Immortals of Aveum was first announced at The Game Awards 2022 by Ascendant Studios under Electronic Arts' EA Originals publishing program. The development team expressed a focus on balancing the game's fun and challenge, developing a strong story, and creating memorable characters. The game uses Unreal Engine 5 and was directed by former Dead Space creative director Bret Robbins. The game was one of the first non-Epic published Unreal Engine 5 game to use all its new features including Nanite micro-geometry, ray-traced Lumen lighting, and virtual shadowmaps.

Delayed from an initial release date of July 20, 2023, the game was released for PlayStation 5, Windows, and Xbox Series X/S on August 22, 2023.

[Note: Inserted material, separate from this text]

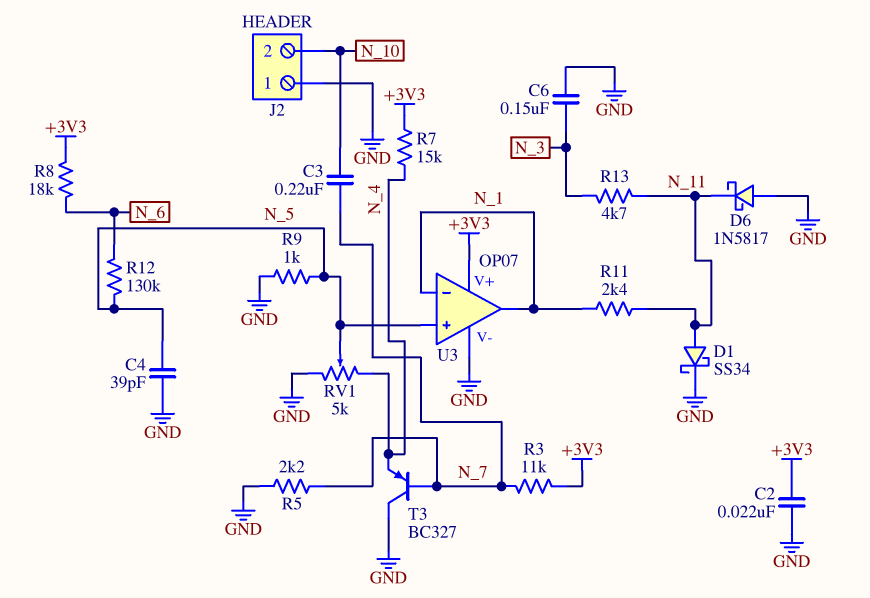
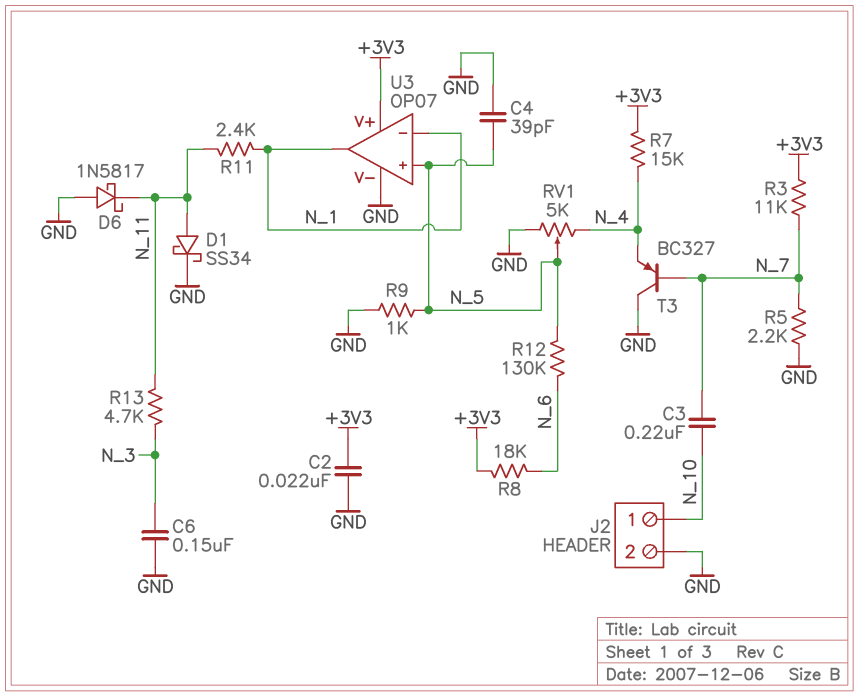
J2 pin 1: GND -> N_10
J2 pin 2: N_10 -> GND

A former employee estimated that the game's development cost about $85 million and EA spent $40 million on marketing and distribution.

== Reception ==
=== Critical response ===
Immortals of Aveum received "mixed or average" reviews from critics for the PC and PS5 versions, while the Xbox Series X/S version received "generally favorable" reviews, according to review aggregator website Metacritic. In Japan, four critics from Famitsu gave the game a total score of 32 out of 40, with each critic awarding the game an 8 out of 10. The game was subject to various technical issues.

=== Sales ===
In mid-September 2023, Ascendant Studios' CEO Bret Robbins announced layoffs of roughly 40 developers, which represented 45% of the studio's staff at the time, due to Immortals of Aveum's poor sales. As the game was delayed from July 2023 to late August, it competed with Armored Core VI and Starfield, which both performed much better financially. Six months later, most of the remaining staff—around 30 employees—was placed on furlough in April 2024.

===Accolades===
Immortals of Aveum was nominated in the category of Outstanding Visual Effects in a Real-Time Project at the 22nd Visual Effects Society Awards.